Scintillation Crystals Based on Complex Oxides of Group 3 Elements

Abstract

Scintillation properties of crystals based on complex oxides of group 3 elements such as Y₃Al₅O₁₂:Ce, Y₃Al₅O₁₂:Sc, Y₃Al₅O₁₂:Re, Y₃Al₅O₁₂:Sc:La, YAlO₃:Ce, YAlO₃:Ce:Yb, YAlO₃:Ce:Sc, YAlO₃:Eu, YAlO₃:Re, YAlO₃:Ti, and YAlO₃:Ce:Ti are studied. Crystals based on complex oxides of group 3 elements have high thermal shock resistance and high corrosive resistance. These crystals have good temporal characteristics with their relatively high density and energy conversion efficiency. It is shown that these scintillators can be promising for the design of α-particle spectrometers with good energy resolution.

INTRODUCTION

Today, there are several dozen different types of inorganic scintillation crystals that can be successfully used in a number of nuclear physics experiments. It should be noted that ions with the nS² configuration of the electron shell (Tl⁺, Sn²⁺, Bi³⁺, Ce³⁺, etc.) act as luminescence centers in inorganic scintillation crystals. Many scintillation characteristics of the crystal depend on the type of activator and its amount in the crystal [1].

The development of technologies for the manufacture of laser materials has led to the synthesis of a number of crystals with good scintillation properties, which may well be used as a detector of ionizing radiation in many branches of nuclear physics [1–3].

[Things to do]
a – Please reproduce the text of the scintillation crystals passage between "Today, there are" and "the crystal [1].", inclusive.
b – Answer these questions using the scintillation crystals passage:
(i) What two kinds of resistance do crystals based on complex oxides of group 3 elements have?
(ii) Ions with which electron shell configuration act as luminescence centers in inorganic scintillation crystals?
(iii) The development of technologies for manufacturing what kind of materials led to the synthesis of crystals with good scintillation properties?
c – Write the next part of the scintillation crystals passage, picking up after its final sentence.
The listing has nothing to do with this exercise.

[Record extracts]
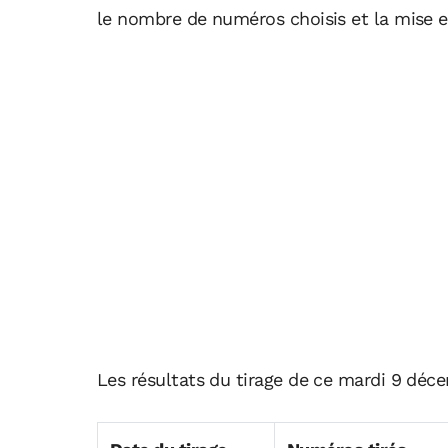
le nombre de numéros choisis et la mise e
Les résultats du tirage de ce mardi 9 déce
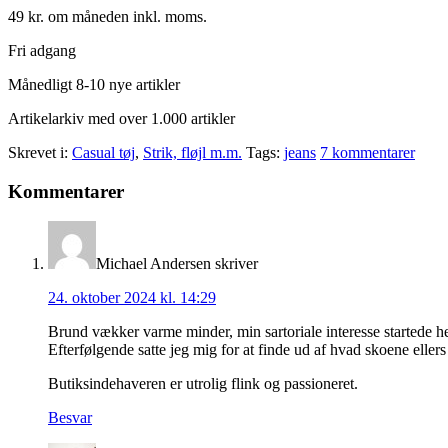
49 kr. om måneden inkl. moms.
Fri adgang
Månedligt 8-10 nye artikler
Artikelarkiv med over 1.000 artikler
Skrevet i:
Casual tøj
,
Strik, fløjl m.m.
Tags:
jeans
7 kommentarer
Læserinteraktioner
Kommentarer
Michael Andersen
skriver
24. oktober 2024 kl. 14:29
Brund vækker varme minder, min sartoriale interesse startede h
Efterfølgende satte jeg mig for at finde ud af hvad skoene ellers
Butiksindehaveren er utrolig flink og passioneret.
Besvar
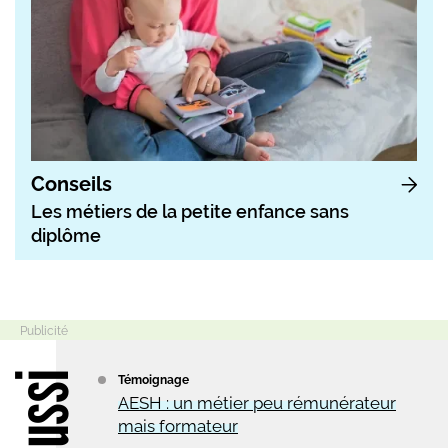
Conseils
Les métiers de la petite enfance sans
diplôme
Témoignage
AESH : un métier peu rémunérateur
mais formateur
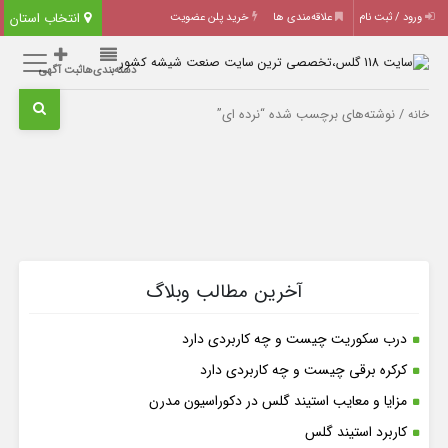
انتخاب استان
ورود / ثبت نام
علاقه‌مندی ها
خرید پلن عضویت
دسته‌بندی‌ها
ثبت آگهی
/ نوشته‌های برچسب شده “نرده ای”
خانه
آخرین مطالب وبلاگ
درب سکوریت چیست و چه کاربردی دارد
کرکره برقی چیست و چه کاربردی دارد
مزایا و معایب استیند گلس در دکوراسیون مدرن
کاربرد استیند گلس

[Answers by task]
a –
Today, there are several dozen different types of inorganic scintillation crystals that can be successfully used in a number of nuclear physics experiments. It should be noted that ions with the nS² configuration of the electron shell (Tl⁺, Sn²⁺, Bi³⁺, Ce³⁺, etc.) act as luminescence centers in inorganic scintillation crystals. Many scintillation characteristics of the crystal depend on the type of activator and its amount in the crystal [1].

b –
(i) High thermal shock resistance and high corrosive resistance.
(ii) The nS² configuration.
(iii) Laser materials.

c –
Some of these crystals are crystals based on complex oxides of group 3 elements; they have high mechanical strength, thermal shock resistance, and corrosive resistance. Scintillation crystals Y₃Al₅O₁₂:Ce and YAlO₃:Ce are well known and are actively used in nuclear physics experiments (scintillation properties of YAlO₃:Ce and NaI(Tl) are given in Table 1 for comparison) [3–6]. Other types of crystals of complex oxides of group 3 elements have not been studied.

Table 1.   Scintillation properties of crystals YAlO₃:Ce and NaI(Tl)

We studied scintillation properties of crystals based on complex oxides of group 3 elements such as Y₃Al₅O₁₂:Ce, Y₃Al₅O₁₂:Sc, Y₃Al₅O₁₂:Re, Y₃Al₅O₁₂:Sc:La, YAlO₃:Ce, YAlO₃:Ce:Yb, YAlO₃:Ce:Sc, YAlO₃:Eu, YAlO₃: Re, YAlO₃:Ti, and YAlO₃:Ce:Ti. These single crystals were grown by the Czochralski method.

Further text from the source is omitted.